Esther was a queen of ancient Persia in the mid-5th century BC, a beautiful, kind, and courageous Jewish heroine. She belonged to the tribe of Benjamin and her original name was Hadassah (meaning “myrtle” or “guava”). Because her parents died, her cousin Mordecai adopted her, and she was renamed “Esther” (meaning “star”).
To save the lives of the Jewish people throughout Persia, Esther, using her wisdom, exposed the wicked plot of her enemy Haman before King Ahasuerus. Haman ultimately met his end by being hanged (on the very gallows Haman had prepared to hang Mordecai, Esther’s adoptive father), thwarting Haman’s evil plan to exterminate the Jews in the Persian Empire.

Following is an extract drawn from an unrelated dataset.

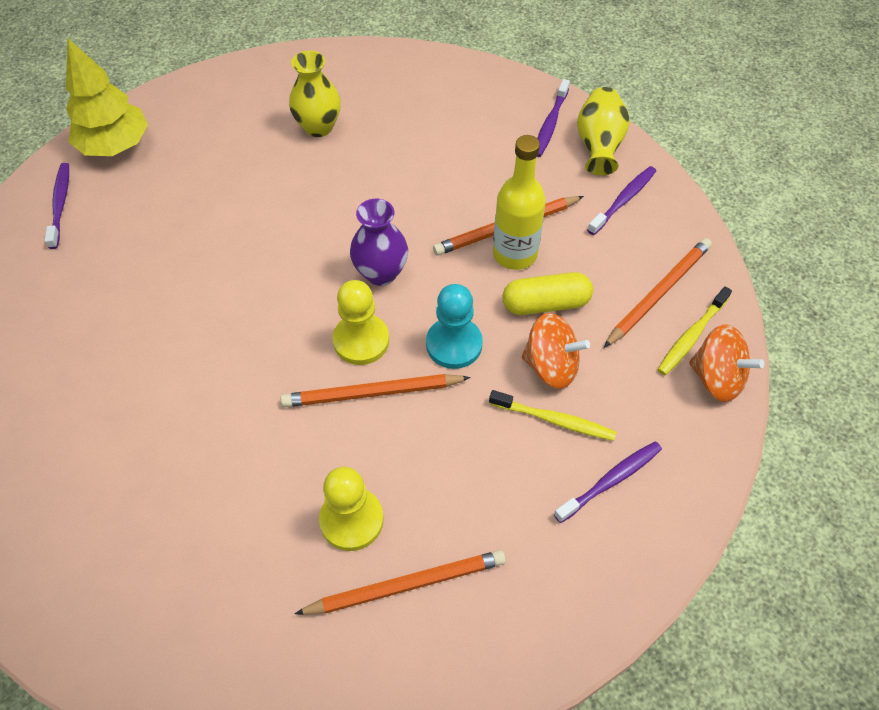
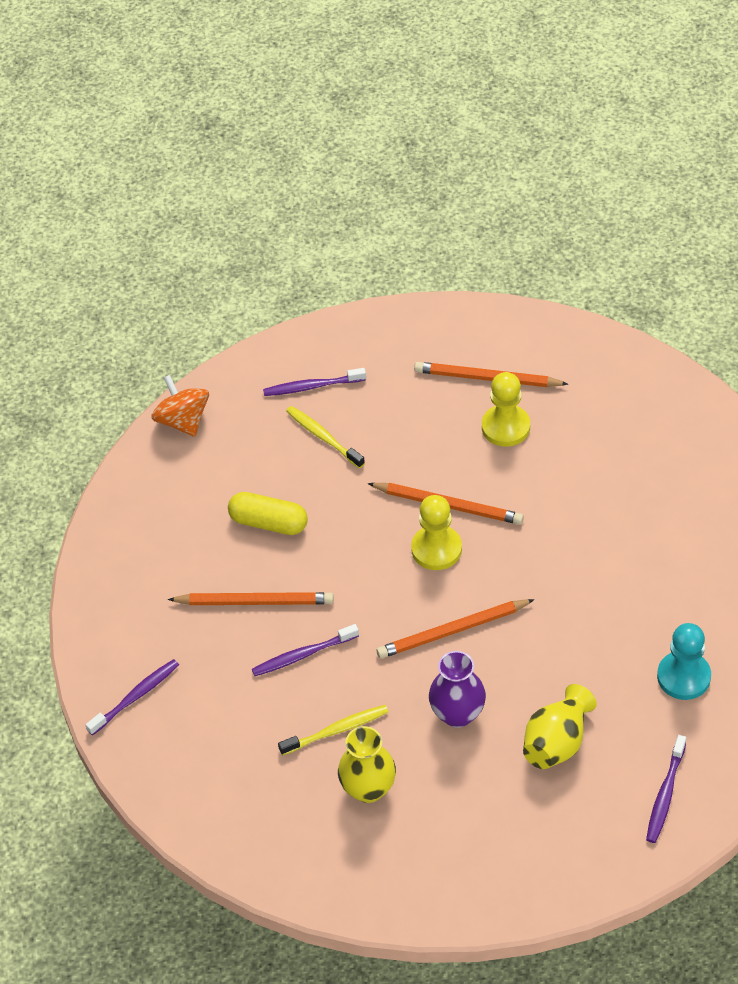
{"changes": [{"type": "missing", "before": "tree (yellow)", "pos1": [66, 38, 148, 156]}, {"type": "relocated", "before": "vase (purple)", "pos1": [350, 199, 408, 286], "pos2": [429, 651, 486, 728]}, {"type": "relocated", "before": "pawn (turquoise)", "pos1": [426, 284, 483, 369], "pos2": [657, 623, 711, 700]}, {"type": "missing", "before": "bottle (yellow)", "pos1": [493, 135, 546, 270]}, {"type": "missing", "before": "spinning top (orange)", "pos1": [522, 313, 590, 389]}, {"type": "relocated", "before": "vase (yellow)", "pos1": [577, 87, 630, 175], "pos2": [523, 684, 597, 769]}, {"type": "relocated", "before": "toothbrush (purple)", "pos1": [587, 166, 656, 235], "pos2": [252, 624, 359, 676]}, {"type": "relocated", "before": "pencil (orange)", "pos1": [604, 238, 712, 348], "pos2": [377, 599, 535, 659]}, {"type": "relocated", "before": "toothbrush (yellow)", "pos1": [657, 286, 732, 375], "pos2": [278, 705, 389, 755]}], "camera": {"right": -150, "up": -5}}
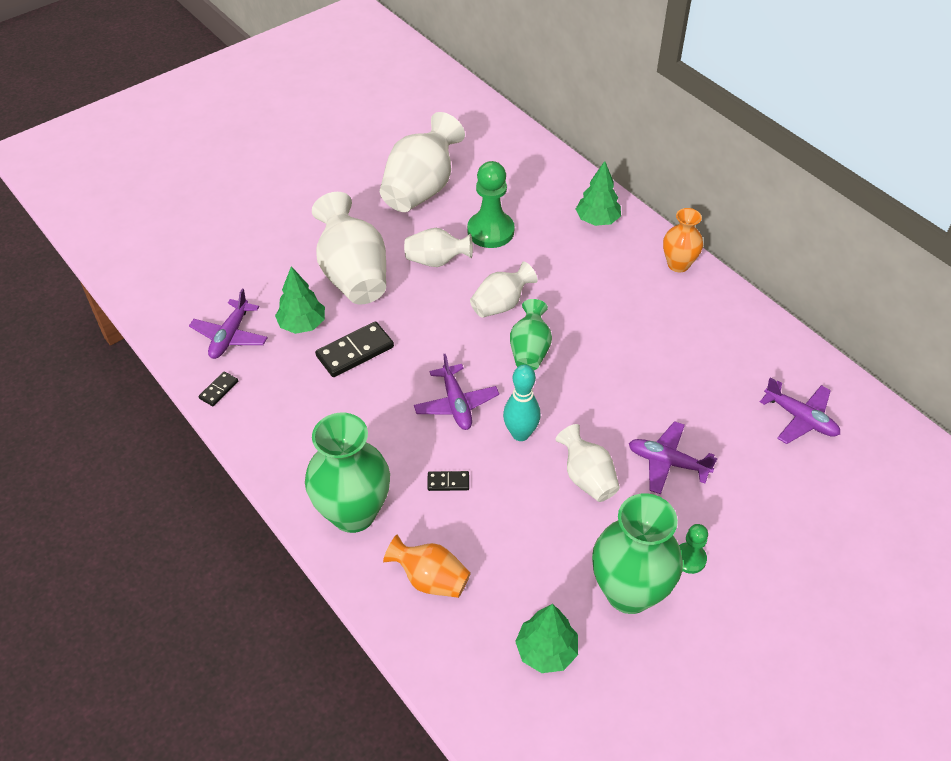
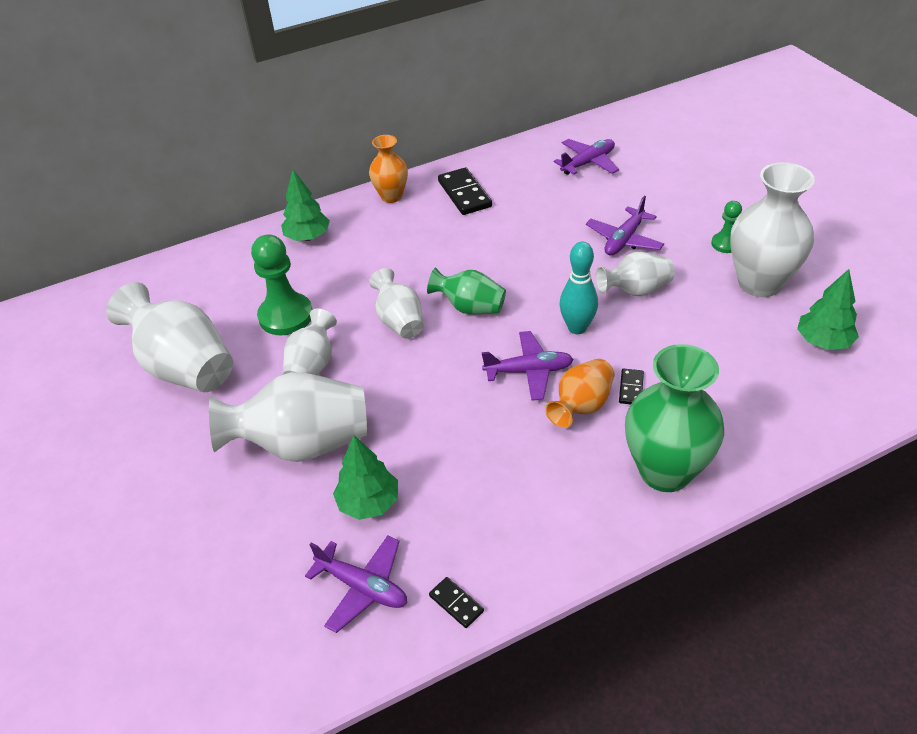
{"changes": [{"type": "relocated", "before": "domino (black)", "pos1": [315, 321, 394, 377], "pos2": [438, 168, 492, 215]}, {"type": "relocated", "before": "vase (orange)", "pos1": [383, 534, 471, 598], "pos2": [545, 359, 615, 428]}, {"type": "colour", "before": "vase (green)", "after": "vase (white)", "pos1": [592, 493, 683, 614], "pos2": [730, 162, 815, 297]}], "camera": {"right": -75, "up": -5}}
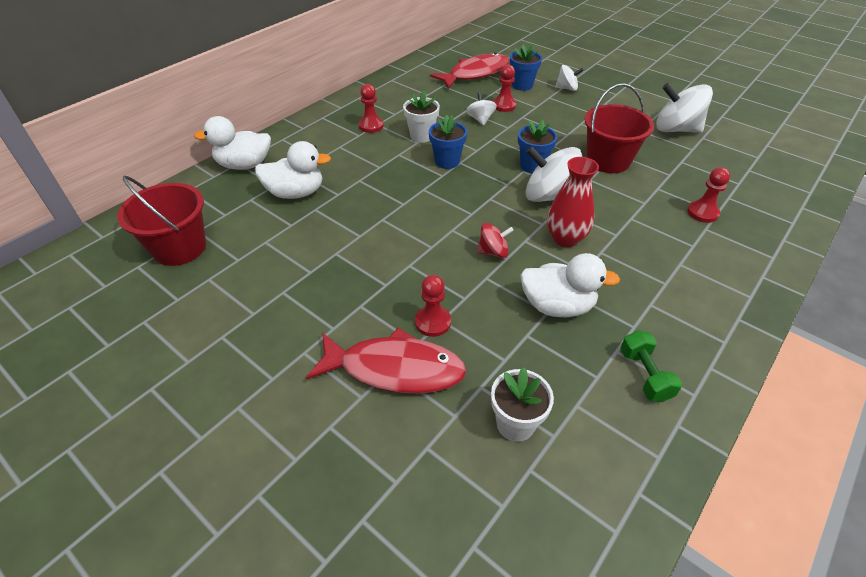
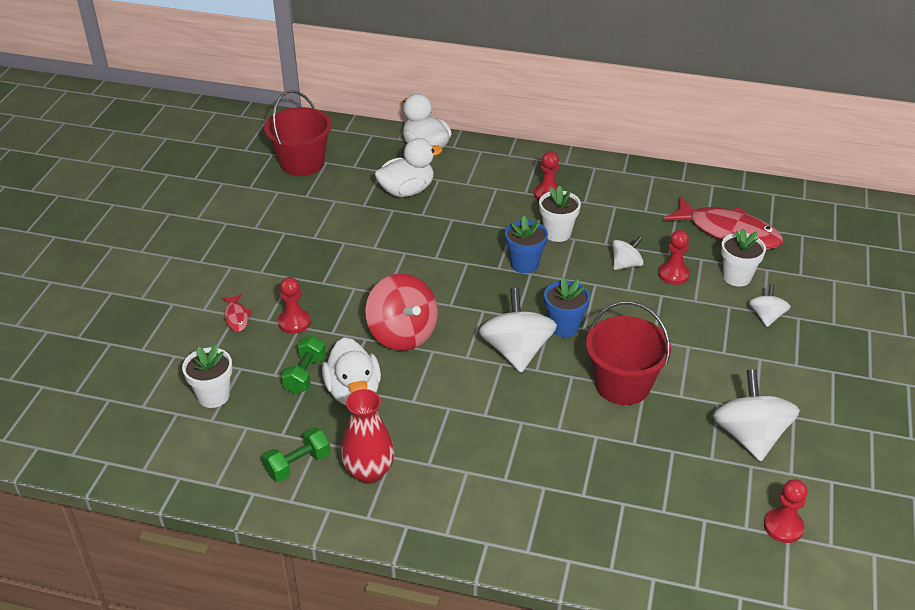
{"changes": [{"type": "spun", "before": "duck (white)", "pos1": [255, 141, 331, 199], "pos2": [374, 138, 442, 197], "turn": -90}, {"type": "size", "before": "fish (red)", "pos1": [306, 328, 466, 394], "pos2": [222, 294, 252, 332], "scale": 0.44}, {"type": "size", "before": "spinning top (red)", "pos1": [477, 223, 514, 258], "pos2": [365, 274, 438, 351], "scale": 1.85}, {"type": "colour", "before": "flower pot (blue)", "after": "flower pot (white)", "pos1": [510, 44, 542, 91], "pos2": [721, 228, 766, 287]}, {"type": "relocated", "before": "vase (red)", "pos1": [547, 157, 599, 247], "pos2": [341, 389, 394, 484]}, {"type": "spun", "before": "spinning top (white)", "pos1": [555, 65, 584, 91], "pos2": [749, 284, 791, 327], "turn": -150}, {"type": "relocated", "before": "pawn (red)", "pos1": [687, 167, 730, 223], "pos2": [764, 479, 807, 543]}, {"type": "appeared", "after": "dumbbell (green)", "pos2": [281, 336, 326, 394]}], "camera": {"right": 65, "up": -5}}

To celebrate Queen Esther’s bravery and to commemorate the survival of the ancient Jewish people scattered across the Persian Empire from annihilation, the Jews thereafter established the fourteenth and fifteenth days of the month of Adar as a festival. On these two days, Jews hold feasts to celebrate their victory. Based on the name of the lot, “Pur,” these two days are called Purim. This festival commemorates how God, through Esther and Mordecai, “rescued them from the hand of those who hated them,” turning their sorrow into joy and their mourning into celebration, allowing them to enjoy the “rest” that victory brought.